(Dataset entries)
----

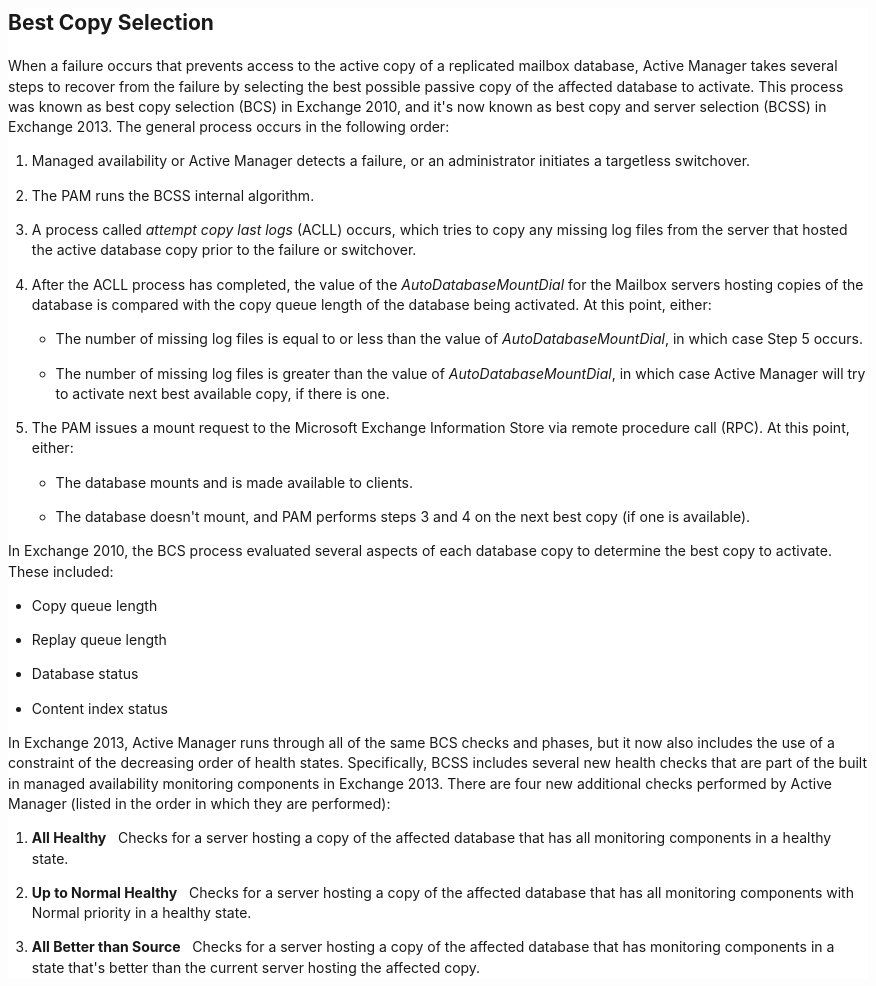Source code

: ## Best Copy Selection

When a failure occurs that prevents access to the active copy of a replicated mailbox database, Active Manager takes several steps to recover from the failure by selecting the best possible passive copy of the affected database to activate. This process was known as best copy selection (BCS) in Exchange 2010, and it's now known as best copy and server selection (BCSS) in Exchange 2013. The general process occurs in the following order:

1.  Managed availability or Active Manager detects a failure, or an administrator initiates a targetless switchover.

2.  The PAM runs the BCSS internal algorithm.

3.  A process called *attempt copy last logs* (ACLL) occurs, which tries to copy any missing log files from the server that hosted the active database copy prior to the failure or switchover.

4.  After the ACLL process has completed, the value of the *AutoDatabaseMountDial* for the Mailbox servers hosting copies of the database is compared with the copy queue length of the database being activated. At this point, either:
    
      - The number of missing log files is equal to or less than the value of *AutoDatabaseMountDial*, in which case Step 5 occurs.
    
      - The number of missing log files is greater than the value of *AutoDatabaseMountDial*, in which case Active Manager will try to activate next best available copy, if there is one.

5.  The PAM issues a mount request to the Microsoft Exchange Information Store via remote procedure call (RPC). At this point, either:
    
      - The database mounts and is made available to clients.
    
      - The database doesn't mount, and PAM performs steps 3 and 4 on the next best copy (if one is available).

In Exchange 2010, the BCS process evaluated several aspects of each database copy to determine the best copy to activate. These included:

  - Copy queue length

  - Replay queue length

  - Database status

  - Content index status

In Exchange 2013, Active Manager runs through all of the same BCS checks and phases, but it now also includes the use of a constraint of the decreasing order of health states. Specifically, BCSS includes several new health checks that are part of the built in managed availability monitoring components in Exchange 2013. There are four new additional checks performed by Active Manager (listed in the order in which they are performed):

1.  **All Healthy**   Checks for a server hosting a copy of the affected database that has all monitoring components in a healthy state.

2.  **Up to Normal Healthy**   Checks for a server hosting a copy of the affected database that has all monitoring components with Normal priority in a healthy state.

3.  **All Better than Source**   Checks for a server hosting a copy of the affected database that has monitoring components in a state that's better than the current server hosting the affected copy.
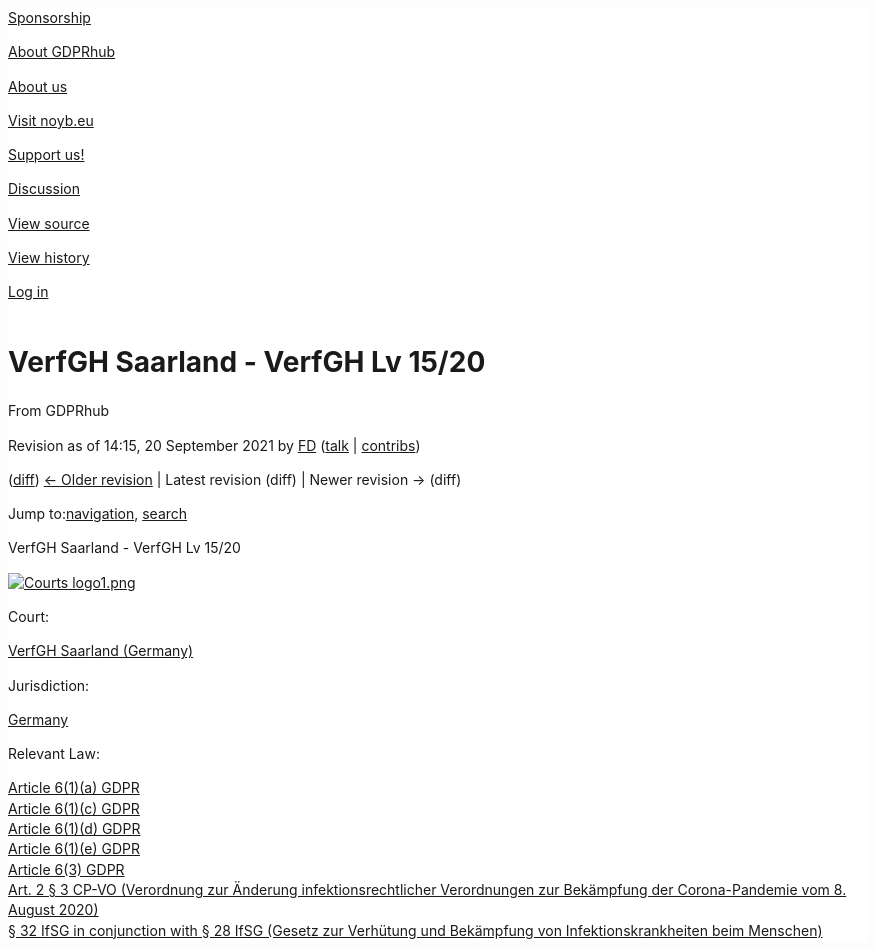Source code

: [Sponsorship](/index.php?title=GDPRhub_Sponsorship)

[About GDPRhub](#)

[About us](/index.php?title=About_GDPRhub)

[Visit noyb.eu](https://www.noyb.eu)

[Support us!](https://www.noyb.eu/support)

[](# "Page tools")

[Discussion](/index.php?title=Talk:VerfGH_Saarland_-_VerfGH_Lv_15/20&action=edit&redlink=1 "Discussion about the content page (page does not exist) [t]")

[View source](/index.php?title=VerfGH_Saarland_-_VerfGH_Lv_15/20&action=edit "This page is protected.
You can view its source [e]")

[View history](/index.php?title=VerfGH_Saarland_-_VerfGH_Lv_15/20&action=history "Past revisions of this page [h]")

[](# "You are not logged in.")

[Log in](/index.php?title=Special:UserLogin&returnto=VerfGH+Saarland+-+VerfGH+Lv+15%2F20&returntoquery=oldid%3D19846 "You are encouraged to log in; however, it is not mandatory [o]")

# VerfGH Saarland - VerfGH Lv 15/20

From GDPRhub

Revision as of 14:15, 20 September 2021 by [FD](/index.php?title=User:FD&action=edit&redlink=1 "User:FD (page does not exist)") ([talk](/index.php?title=User_talk:FD&action=edit&redlink=1 "User talk:FD (page does not exist)") | [contribs](/index.php?title=Special:Contributions/FD "Special:Contributions/FD"))

([diff](/index.php?title=VerfGH_Saarland_-_VerfGH_Lv_15/20&diff=prev&oldid=19846 "VerfGH Saarland - VerfGH Lv 15/20")) [← Older revision](/index.php?title=VerfGH_Saarland_-_VerfGH_Lv_15/20&direction=prev&oldid=19846 "VerfGH Saarland - VerfGH Lv 15/20") | Latest revision (diff) | Newer revision → (diff)

Jump to:[navigation](#mw-navigation), [search](#p-search)

VerfGH Saarland - VerfGH Lv 15/20

[![Courts logo1.png](/images/thumb/4/4c/Courts_logo1.png/250px-Courts_logo1.png)](/index.php?title=File:Courts_logo1.png)

Court:

[VerfGH Saarland (Germany)](/index.php?title=Category:VerfGH_Saarland_\(Germany\) "Category:VerfGH Saarland (Germany)")

Jurisdiction:

[Germany](/index.php?title=Category:Germany "Category:Germany")

Relevant Law:

[Article 6(1)(a) GDPR](/index.php?title=Article_6_GDPR#1a "Article 6 GDPR")  
[Article 6(1)(c) GDPR](/index.php?title=Article_6_GDPR#1c "Article 6 GDPR")  
[Article 6(1)(d) GDPR](/index.php?title=Article_6_GDPR#1d "Article 6 GDPR")  
[Article 6(1)(e) GDPR](/index.php?title=Article_6_GDPR#1e "Article 6 GDPR")  
[Article 6(3) GDPR](/index.php?title=Article_6_GDPR#3 "Article 6 GDPR")  
[Art. 2 § 3 CP-VO (Verordnung zur Änderung infektionsrechtlicher Verordnungen zur Bekämpfung der Corona-Pandemie vom 8. August 2020)](https://corona.saarland.de/DE/service/massnahmen/verordnung-stand-2020-08-08.html)  
[§ 32 IfSG in conjunction with § 28 IfSG (Gesetz zur Verhütung und Bekämpfung von Infektionskrankheiten beim Menschen)](https://www.gesetze-im-internet.de/ifsg/)
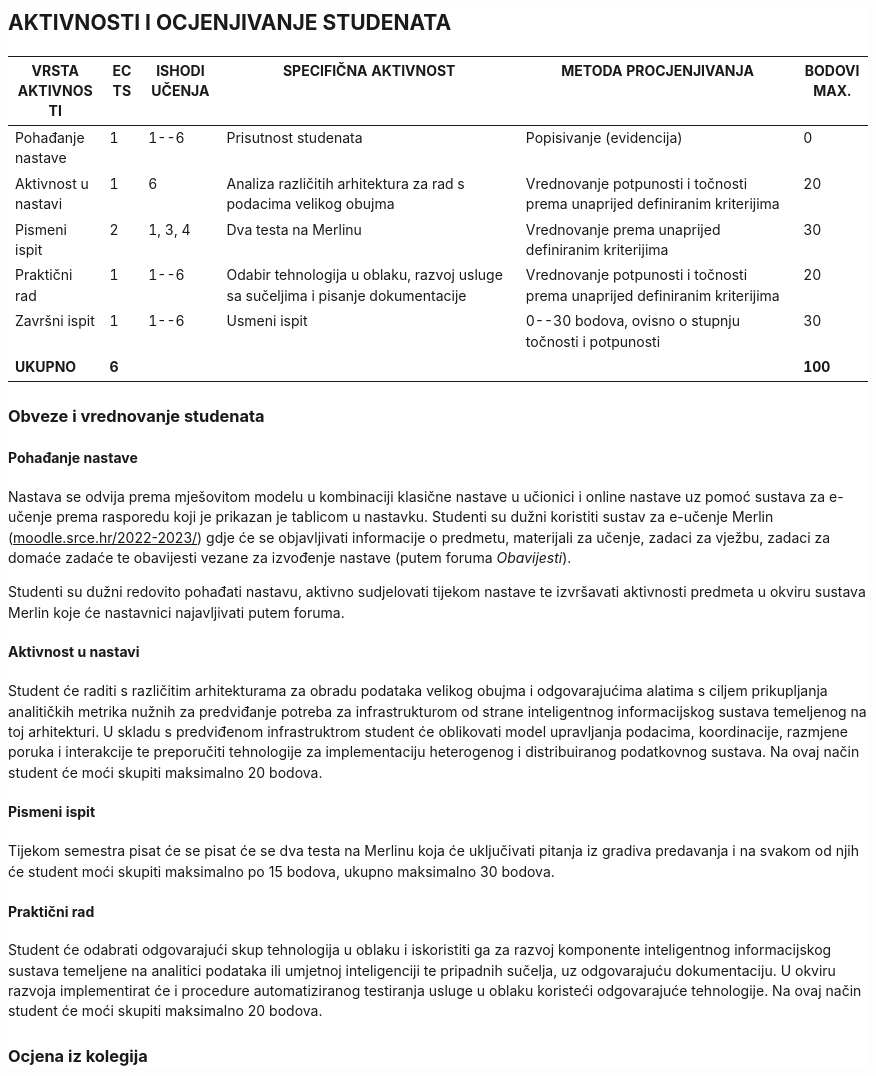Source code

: ## AKTIVNOSTI I OCJENJIVANJE STUDENATA

| VRSTA AKTIVNOSTI | ECTS | ISHODI UČENJA | SPECIFIČNA AKTIVNOST | METODA PROCJENJIVANJA | BODOVI MAX. |
| ---------------- | ---- | ------------- | -------------------- | --------------------- | ----------- |
| Pohađanje nastave | 1 | 1--6 | Prisutnost studenata | Popisivanje (evidencija) | 0 |
| Aktivnost u nastavi | 1 | 6 | Analiza različitih arhitektura za rad s podacima velikog obujma | Vrednovanje potpunosti i točnosti prema unaprijed definiranim kriterijima | 20 |
| Pismeni ispit | 2 | 1, 3, 4 | Dva testa na Merlinu | Vrednovanje prema unaprijed definiranim kriterijima | 30 |
| Praktični rad | 1 | 1--6 | Odabir tehnologija u oblaku, razvoj usluge sa sučeljima i pisanje dokumentacije | Vrednovanje potpunosti i točnosti prema unaprijed definiranim kriterijima | 20 |
| Završni ispit | 1 | 1--6 | Usmeni ispit | 0--30 bodova, ovisno o stupnju točnosti i potpunosti | 30 |
| **UKUPNO** | **6** |   |   |   | **100** |

### Obveze i vrednovanje studenata

#### Pohađanje nastave

Nastava se odvija prema mješovitom modelu u kombinaciji klasične nastave u učionici i online nastave uz pomoć sustava za e-učenje prema rasporedu koji je prikazan je tablicom u nastavku. Studenti su dužni koristiti sustav za e-učenje Merlin ([moodle.srce.hr/2022-2023/](https://moodle.srce.hr/2022-2023/)) gdje će se objavljivati informacije o predmetu, materijali za učenje, zadaci za vježbu, zadaci za domaće zadaće te obavijesti vezane za izvođenje nastave (putem foruma *Obavijesti*).

Studenti su dužni redovito pohađati nastavu, aktivno sudjelovati tijekom nastave te izvršavati aktivnosti predmeta u okviru sustava Merlin koje će nastavnici najavljivati putem foruma.

#### Aktivnost u nastavi

Student će raditi s različitim arhitekturama za obradu podataka velikog obujma i odgovarajućima alatima s ciljem prikupljanja analitičkih metrika nužnih za predviđanje potreba za infrastrukturom od strane inteligentnog informacijskog sustava temeljenog na toj arhitekturi. U skladu s predviđenom infrastruktrom student će oblikovati model upravljanja podacima, koordinacije, razmjene poruka i interakcije te preporučiti tehnologije za implementaciju heterogenog i distribuiranog podatkovnog sustava. Na ovaj način student će moći skupiti maksimalno 20 bodova.

#### Pismeni ispit

Tijekom semestra pisat će se pisat će se dva testa na Merlinu koja će uključivati pitanja iz gradiva predavanja i na svakom od njih će student moći skupiti maksimalno po 15 bodova, ukupno maksimalno 30 bodova.

#### Praktični rad

Student će odabrati odgovarajući skup tehnologija u oblaku i iskoristiti ga za razvoj komponente inteligentnog informacijskog sustava temeljene na analitici podataka ili umjetnoj inteligenciji te pripadnih sučelja, uz odgovarajuću dokumentaciju. U okviru razvoja implementirat će i procedure automatiziranog testiranja usluge u oblaku koristeći odgovarajuće tehnologije. Na ovaj način student će moći skupiti maksimalno 20 bodova.

### Ocjena iz kolegija
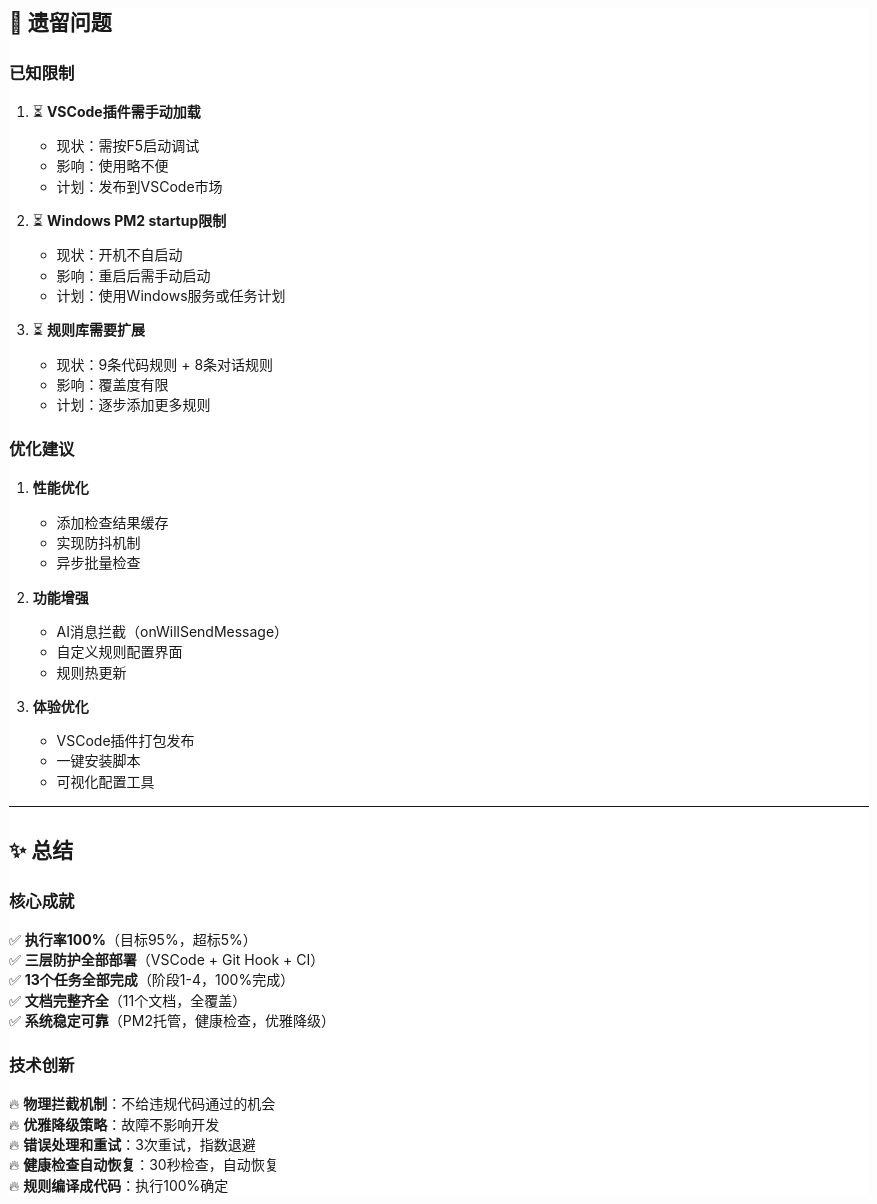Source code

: 
## 📝 遗留问题

### 已知限制

1. ⏳ **VSCode插件需手动加载**
   - 现状：需按F5启动调试
   - 影响：使用略不便
   - 计划：发布到VSCode市场

2. ⏳ **Windows PM2 startup限制**
   - 现状：开机不自启动
   - 影响：重启后需手动启动
   - 计划：使用Windows服务或任务计划

3. ⏳ **规则库需要扩展**
   - 现状：9条代码规则 + 8条对话规则
   - 影响：覆盖度有限
   - 计划：逐步添加更多规则

### 优化建议

1. **性能优化**
   - 添加检查结果缓存
   - 实现防抖机制
   - 异步批量检查

2. **功能增强**
   - AI消息拦截（onWillSendMessage）
   - 自定义规则配置界面
   - 规则热更新

3. **体验优化**
   - VSCode插件打包发布
   - 一键安装脚本
   - 可视化配置工具

---

## ✨ 总结

### 核心成就

✅ **执行率100%**（目标95%，超标5%）  
✅ **三层防护全部部署**（VSCode + Git Hook + CI）  
✅ **13个任务全部完成**（阶段1-4，100%完成）  
✅ **文档完整齐全**（11个文档，全覆盖）  
✅ **系统稳定可靠**（PM2托管，健康检查，优雅降级）  

### 技术创新

🔥 **物理拦截机制**：不给违规代码通过的机会  
🔥 **优雅降级策略**：故障不影响开发  
🔥 **错误处理和重试**：3次重试，指数退避  
🔥 **健康检查自动恢复**：30秒检查，自动恢复  
🔥 **规则编译成代码**：执行100%确定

----

▸ **Task to complete**: Read the records above. Show each line that has the string "Praktični".

▸ **Response**:
| Praktični rad | 1 | 1--6 | Odabir tehnologija u oblaku, razvoj usluge sa sučeljima i pisanje dokumentacije | Vrednovanje potpunosti i točnosti prema unaprijed definiranim kriterijima | 20 |
#### Praktični rad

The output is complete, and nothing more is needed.